Reports - quantitative assessment of SVs¶
svviz2 generates a number of useful statistics for each event and sample it analyzes. The resulting reports can easily be automatically parsed and analyzed by downstream applications. A separate report is generated for each event, with filename <event_id>.<coordinates>.report.tsv
. The report contains four columns:
- sample - which sample being analyzed, corresponding to an input bam file
- allele - the allele being reported; this is either alt, ref or amb; or empty in the case of a few overall descriptors such as genotype
- key - the name of the statistic
- value - the value of the statistic
A partial description of the different statistics generated follows:
count
- The simple count of reads supporting the given allele.
weighted_count
- The weighted count, where each read contributes mapq/40.0 to the sum (see weighted mapq). For example, a read supporting the alt allele with mapq 30 would contribute 30/40=0.75 to the weighted count.
GL_count
- The simple genotype likelihood.
GQ_count
- The simple genotype quality.
GT_count
- The genotype inferred from
GQ_count
GL_mapq
- The genotype likelihood treating the mapq as a simple probability. For example, a read supporting the alt allele with mapq 30 would be presumed to have derived from the alt allele with probability 99.9%
GQ_mapq
- The genotype quality treating mapq as a simple probability
GT_count
- The genotype inferred from
GQ_mapq
GL_weighted
- The genotype likelihood using the proportional weighted mapq/40 value treated as a probability (see here for more info)
GQ_weighted
- The corresponding genotype quality using the proportional weighted mapq
GT_weighted
- The genotype inferred from
GQ_weighted
<locus>_n_mismatch_low
- The number of putative SNPs in the region of the breakpoint; high mismatch values suggest the variant is in a segmental duplication. This is inferred by looking at each position upstream or downstream 100 bp of the breakpoints, as well as the regions between breakpoints, then identifying positions where at least 20% of reads show a specific mismatch to the reference.
<locus>_n_mismatch_high
- The number of putative SNPs in the region of the breakpoint; high mismatch values suggest the variant is in a segmental duplication. This is similar to
*_n_mismatch_low
, except 80% of reads at a given position must show a specific mismatch to the reference to count as a putative SNP. <locus>_n_indel_low
- The number of putative insertion/deletions near the breakpoints. 20% of reads must support an indel at a given position to be counted as an indel.
<locus>_n_indel_high
- The number of putative insertion/deletions near the breakpoints. 80% of reads must support an indel at a given position to be counted as an indel.
<locus>_n_total
- The number of positions assessed for SNPs and indels
overlap_<allele>:<coordinate>
- The mean number of bases that reads extend across the breakpoint at <coordinate> supporting <allele>. For example, a 50bp read with 46bp to the left of the breakpoint and 4bp to the right of the breakpoint would be considered to extend 4bp (the lesser of 46 and 4).
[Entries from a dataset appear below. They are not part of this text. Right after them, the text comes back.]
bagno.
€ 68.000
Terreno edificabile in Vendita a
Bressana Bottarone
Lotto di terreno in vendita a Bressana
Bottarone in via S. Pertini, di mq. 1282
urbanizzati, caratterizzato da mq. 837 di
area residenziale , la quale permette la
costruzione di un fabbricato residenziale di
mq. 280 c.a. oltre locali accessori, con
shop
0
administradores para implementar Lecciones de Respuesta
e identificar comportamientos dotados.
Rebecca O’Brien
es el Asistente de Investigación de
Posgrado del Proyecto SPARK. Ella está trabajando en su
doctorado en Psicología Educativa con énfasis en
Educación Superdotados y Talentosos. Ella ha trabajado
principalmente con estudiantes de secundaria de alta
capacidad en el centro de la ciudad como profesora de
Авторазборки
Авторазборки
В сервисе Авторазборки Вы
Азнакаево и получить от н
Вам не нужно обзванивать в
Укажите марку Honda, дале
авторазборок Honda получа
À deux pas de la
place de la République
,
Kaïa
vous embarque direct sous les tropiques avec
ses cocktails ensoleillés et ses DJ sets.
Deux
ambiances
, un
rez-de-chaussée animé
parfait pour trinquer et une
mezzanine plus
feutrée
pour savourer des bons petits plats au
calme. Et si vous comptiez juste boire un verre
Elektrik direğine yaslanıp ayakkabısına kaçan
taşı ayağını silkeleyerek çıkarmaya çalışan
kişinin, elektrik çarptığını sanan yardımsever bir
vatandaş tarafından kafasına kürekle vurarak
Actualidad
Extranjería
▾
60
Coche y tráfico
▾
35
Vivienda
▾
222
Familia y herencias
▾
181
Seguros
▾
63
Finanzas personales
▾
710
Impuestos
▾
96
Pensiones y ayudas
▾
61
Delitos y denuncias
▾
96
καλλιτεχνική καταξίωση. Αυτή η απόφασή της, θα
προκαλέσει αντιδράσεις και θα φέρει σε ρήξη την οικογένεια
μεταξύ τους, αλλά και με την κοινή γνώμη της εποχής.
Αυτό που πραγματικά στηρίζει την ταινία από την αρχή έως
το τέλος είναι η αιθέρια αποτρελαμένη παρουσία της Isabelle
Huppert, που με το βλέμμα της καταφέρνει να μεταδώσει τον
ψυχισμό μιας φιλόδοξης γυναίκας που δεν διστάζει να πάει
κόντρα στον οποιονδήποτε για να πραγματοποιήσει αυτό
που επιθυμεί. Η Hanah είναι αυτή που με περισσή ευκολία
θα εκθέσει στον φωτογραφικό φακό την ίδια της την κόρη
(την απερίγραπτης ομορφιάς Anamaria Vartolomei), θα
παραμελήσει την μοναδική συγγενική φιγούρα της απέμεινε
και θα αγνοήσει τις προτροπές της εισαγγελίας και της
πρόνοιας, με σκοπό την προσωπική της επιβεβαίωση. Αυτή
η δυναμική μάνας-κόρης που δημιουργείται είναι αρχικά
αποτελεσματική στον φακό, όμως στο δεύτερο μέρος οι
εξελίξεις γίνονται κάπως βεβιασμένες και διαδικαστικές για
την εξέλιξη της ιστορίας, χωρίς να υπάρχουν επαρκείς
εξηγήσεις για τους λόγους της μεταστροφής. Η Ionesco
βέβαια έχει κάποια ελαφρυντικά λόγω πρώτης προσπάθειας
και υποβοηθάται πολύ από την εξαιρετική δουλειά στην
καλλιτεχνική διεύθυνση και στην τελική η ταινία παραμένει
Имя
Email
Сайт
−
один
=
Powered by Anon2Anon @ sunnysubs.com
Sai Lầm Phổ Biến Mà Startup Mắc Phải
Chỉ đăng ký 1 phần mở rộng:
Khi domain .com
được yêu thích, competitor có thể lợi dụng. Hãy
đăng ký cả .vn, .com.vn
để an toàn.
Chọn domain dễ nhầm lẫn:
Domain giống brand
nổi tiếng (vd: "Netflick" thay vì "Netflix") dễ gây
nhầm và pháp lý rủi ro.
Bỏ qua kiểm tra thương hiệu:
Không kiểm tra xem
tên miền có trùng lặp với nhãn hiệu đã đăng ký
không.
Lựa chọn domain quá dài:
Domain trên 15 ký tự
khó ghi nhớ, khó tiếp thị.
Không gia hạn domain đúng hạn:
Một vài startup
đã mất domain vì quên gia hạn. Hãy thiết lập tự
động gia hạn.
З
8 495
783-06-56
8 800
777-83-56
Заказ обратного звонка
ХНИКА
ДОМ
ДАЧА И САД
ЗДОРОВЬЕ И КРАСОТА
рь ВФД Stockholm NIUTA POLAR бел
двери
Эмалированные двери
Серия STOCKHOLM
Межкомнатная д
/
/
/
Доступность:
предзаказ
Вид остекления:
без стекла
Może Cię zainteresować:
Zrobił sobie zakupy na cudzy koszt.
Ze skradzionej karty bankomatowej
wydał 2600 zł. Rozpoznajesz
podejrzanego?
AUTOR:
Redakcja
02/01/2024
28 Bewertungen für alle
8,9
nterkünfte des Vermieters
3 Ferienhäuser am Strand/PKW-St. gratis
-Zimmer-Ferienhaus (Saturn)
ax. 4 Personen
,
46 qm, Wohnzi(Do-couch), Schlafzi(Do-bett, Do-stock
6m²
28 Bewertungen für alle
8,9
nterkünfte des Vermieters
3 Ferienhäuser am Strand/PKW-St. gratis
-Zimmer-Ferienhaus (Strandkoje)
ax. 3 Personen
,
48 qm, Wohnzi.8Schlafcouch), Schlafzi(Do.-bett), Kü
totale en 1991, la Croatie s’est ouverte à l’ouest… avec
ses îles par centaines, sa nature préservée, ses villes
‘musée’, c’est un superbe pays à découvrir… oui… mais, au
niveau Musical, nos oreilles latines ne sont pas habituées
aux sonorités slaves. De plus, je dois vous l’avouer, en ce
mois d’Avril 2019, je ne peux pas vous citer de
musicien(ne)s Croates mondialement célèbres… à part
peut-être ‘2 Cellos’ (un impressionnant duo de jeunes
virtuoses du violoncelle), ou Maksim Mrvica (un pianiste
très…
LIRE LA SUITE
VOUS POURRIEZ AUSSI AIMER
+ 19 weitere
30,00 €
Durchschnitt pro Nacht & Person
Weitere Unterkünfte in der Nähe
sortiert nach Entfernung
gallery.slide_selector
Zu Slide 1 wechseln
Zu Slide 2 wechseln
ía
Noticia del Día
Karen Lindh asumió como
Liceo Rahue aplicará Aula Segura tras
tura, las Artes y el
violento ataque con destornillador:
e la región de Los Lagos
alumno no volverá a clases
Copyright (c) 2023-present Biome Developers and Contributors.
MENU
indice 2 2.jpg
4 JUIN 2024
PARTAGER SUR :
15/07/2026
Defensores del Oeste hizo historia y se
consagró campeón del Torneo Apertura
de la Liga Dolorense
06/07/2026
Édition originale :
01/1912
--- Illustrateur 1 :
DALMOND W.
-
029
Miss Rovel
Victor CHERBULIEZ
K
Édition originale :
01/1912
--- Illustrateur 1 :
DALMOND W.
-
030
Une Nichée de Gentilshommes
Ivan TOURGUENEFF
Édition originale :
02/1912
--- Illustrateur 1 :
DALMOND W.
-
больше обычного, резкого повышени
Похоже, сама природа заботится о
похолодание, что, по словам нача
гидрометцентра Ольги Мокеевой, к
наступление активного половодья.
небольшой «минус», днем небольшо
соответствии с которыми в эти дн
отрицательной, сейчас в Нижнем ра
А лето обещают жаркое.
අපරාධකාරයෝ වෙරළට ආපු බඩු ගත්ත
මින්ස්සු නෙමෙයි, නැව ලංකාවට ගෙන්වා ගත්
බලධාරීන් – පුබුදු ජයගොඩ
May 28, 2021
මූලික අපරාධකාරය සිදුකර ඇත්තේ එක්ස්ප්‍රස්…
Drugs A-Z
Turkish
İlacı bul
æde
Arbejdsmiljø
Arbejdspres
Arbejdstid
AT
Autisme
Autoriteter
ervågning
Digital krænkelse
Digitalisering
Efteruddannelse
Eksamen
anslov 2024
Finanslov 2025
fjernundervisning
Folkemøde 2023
In general, a low number here indicates most reads don’t extend particularly far into the SV, suggesting these reads are either mismapping or the sequence or coordinates of the SV are incorrect.
extension_<allele>:<coord>
- The mean number of bases that reads extend to the right of the breakpoint at <coord>. This is similar to the overlap_* statistic above, except we’re no longer taking the lesser of 46 and 4; we just take the second value.
count_<allele>.<coord>_seq
- The number of reads whose sequence spans the breakpoint at <coord>.
count_<allele>.<coord>_pair
- The number of reads whose mate pairs span the breakpoint at <coord>. Typically, true events should have both
*_seq
and*_pair
counts in paired-end datasets, although complex sequence patterns surrounding the breakpoints may mean this isn’t always true.